GMGI is one of five institutions across the state to receive a portion of the Massachusetts Clean Energy Center’s new Testing and Demonstrations Assets program’s $18 million grant funding. The money is the first issued under the Mass Leads Act, a 2025 bill dedicated to economic development.
The Gloucester-based nonprofit will use the money to expand one of its core focus areas, environmental DNA, or eDNA for short, as it works to address oceanic and environmental challenges and conduct research into human health.
GMGI Research Program Director Ann Petersen said eDNA — genetic material shed by organisms into their environment — is used by researchers across the world. GMGI uses it to assess ocean health and what kinds of organisms are living or passing through water by analyzing the DNA found in water samples.
“I could take a scoop of water, filter it, then use modern sequencing to look at every single living thing that was within a one-mile radius within the last 24 hours,” Petersen said.
She explained eDNA work is nothing new to GMGI — its researchers have been utilizing it in various capacities for the better part of 10 years and the institution has become a known leader in eDNA.
“There are probably less than five eDNA commercial service platforms and this will certainly be the first in Massachusetts,” she said.
Looking at the harbor
The grant money is going to be used to expand GMGI’s eDNA work by building technology, creating a commercial service for other researchers to utilize the technology, creating public harbor condition stations for people to learn about everything in Gloucester waters, and train and educate people on climate technology and the ocean.

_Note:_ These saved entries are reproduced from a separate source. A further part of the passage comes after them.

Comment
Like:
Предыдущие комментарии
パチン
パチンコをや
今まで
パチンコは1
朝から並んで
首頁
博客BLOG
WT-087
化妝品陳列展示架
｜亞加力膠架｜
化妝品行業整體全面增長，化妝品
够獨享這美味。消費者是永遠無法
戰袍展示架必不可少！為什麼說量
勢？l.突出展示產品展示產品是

The commercial service will analyze water samples from other organizations that do not have the technology to do it themselves while the harbor condition stations will include data GMGI collects such as what species are in the water and ocean conditions such as temperature, salinity and pH.
The money also will be used to create a “maker space,” a collaborative area at the GMGI facility downtown for startup companies to utilize, and an eDNA module to teach Gloucester Biotechnology Academy students how to use the technology.

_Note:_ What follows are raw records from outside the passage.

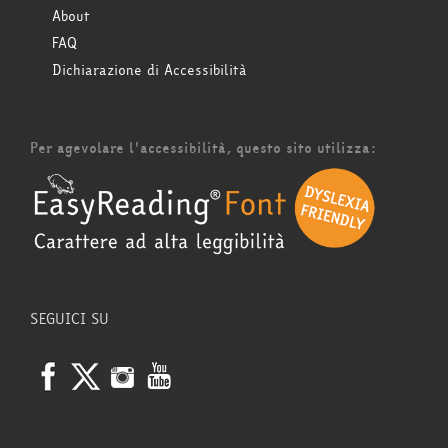
About
FAQ
Dichiarazione di Accessibilità
Per agevolare l'accessibilità, questo sito utilizza:
SEGUICI SU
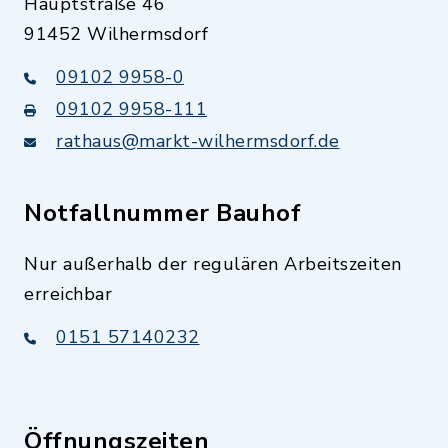
Hauptstraße 46
91452 Wilhermsdorf
09102 9958-0
09102 9958-111
rathaus@markt-wilhermsdorf.de
Notfallnummer Bauhof
Nur außerhalb der regulären Arbeitszeiten
erreichbar
0151 57140232
Öffnungszeiten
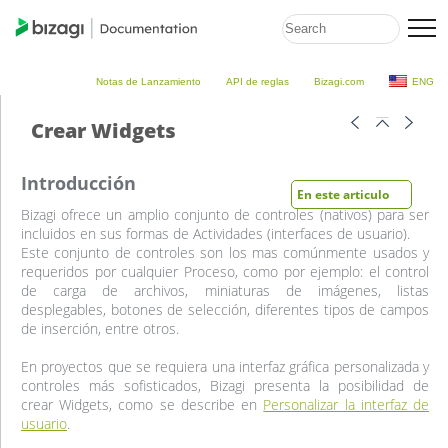
Notas de Lanzamiento
API de reglas
Bizagi.com
ENG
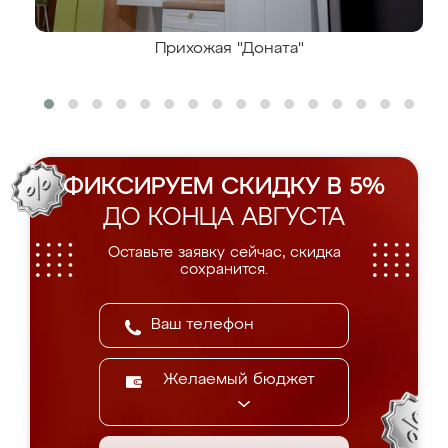
Прихожая "Доната"
ФИКСИРУЕМ СКИДКУ В 5%
ДО КОНЦА АВГУСТА
Оставьте заявку сейчас, скидка
сохранится.
Желаемый бюджет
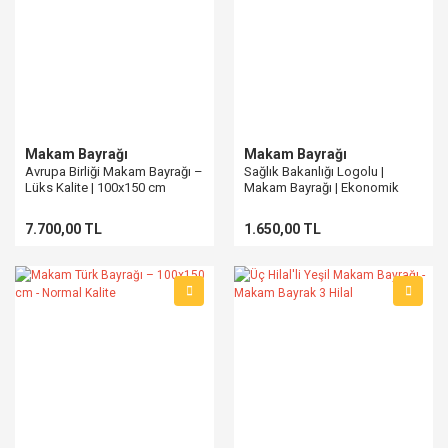
Makam Bayrağı
Makam Bayrağı
Avrupa Birliği Makam Bayrağı –
Sağlık Bakanlığı Logolu |
Lüks Kalite | 100x150 cm
Makam Bayrağı | Ekonomik
Kumaş
7.700,00 TL
1.650,00 TL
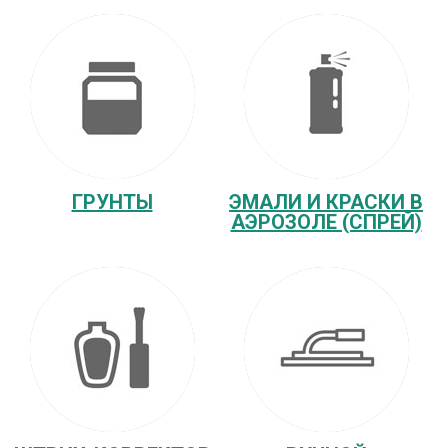
ГРУНТЫ
ЭМАЛИ И КРАСКИ В
АЭРОЗОЛЕ (СПРЕЙ)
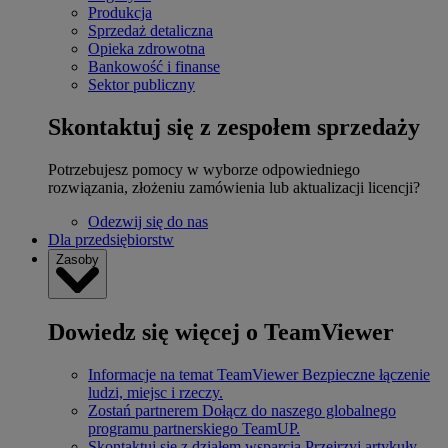
Produkcja
Sprzedaż detaliczna
Opieka zdrowotna
Bankowość i finanse
Sektor publiczny
Skontaktuj się z zespołem sprzedaży
Potrzebujesz pomocy w wyborze odpowiedniego
rozwiązania, złożeniu zamówienia lub aktualizacji licencji?
Odezwij się do nas
Dla przedsiębiorstw
Zasoby
Dowiedz się więcej o TeamViewer
Informacje na temat TeamViewer
Bezpieczne łączenie
ludzi, miejsc i rzeczy.
Zostań partnerem
Dołącz do naszego globalnego
programu partnerskiego TeamUP.
Skontaktuj się z działem wsparcia
Przejrzyj artykuły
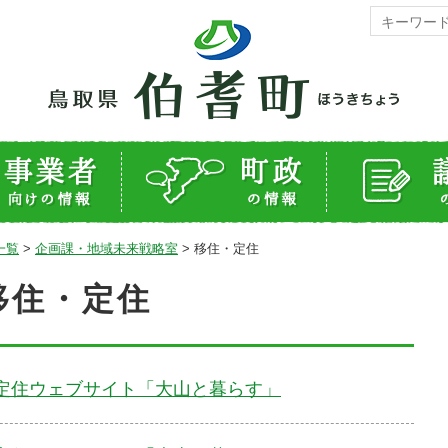
一覧
>
企画課・地域未来戦略室
>
移住・定住
移住・定住
定住ウェブサイト「大山と暮らす」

“I think the state sees us as a very important North Shore innovation anchor and that’s why they’re investing in us from a construction standpoint to invest in capital equipment to be able to do this,” said GMGI Executive Director Bonnie Fendrock.
While the core uses of the money, according to Petersen, is economic development to help GMGI build the technology and grow the business, the investment has several possible scientific impacts.
Eyeing fish migration
One potential impact Petersen highlighted is mapping migration patterns of different species in the consistently warming Gulf of Maine. She said with the technology, GMGI could help commercial fishermen understand where the fish are coming from and where they are going.
“Our climate and oceans are warming and changing and this gives people that rely on the sea a whole new tool to be able to understand what’s happening that was never visible,” she said.
Petersen said there is the potential to incorporate artificial intelligence into the technology as well.
“We are interested in developing an A.I.-based tool that can be predictive based on eDNA and ocean conditions as to where fish and other important marine mammals may or may not be,” Petersen said. “This type of data could help with avoiding boat collisions or understanding where whales really are at certain times of year and how those patterns change.”
Another scientific impact that could potentially come out of the grant funding has to do with improvements to eDNA technology as a whole.
Petersen said eDNA is a far less disruptive monitoring method to an ecosystem than traditional trawling but right now it cannot collect the number of each species like trawling can.
“I can tell you cod is there, but I can’t tell you how many,” Petersen said. “People are working around the world to make it quantitative so that’s something not necessarily written into this grant but it’s something that could come out of it.”
The information collected through eDNA can also be used in marine construction projects, such as off-shore wind turbines, because the data collected can show the environmental impact of the projects over time.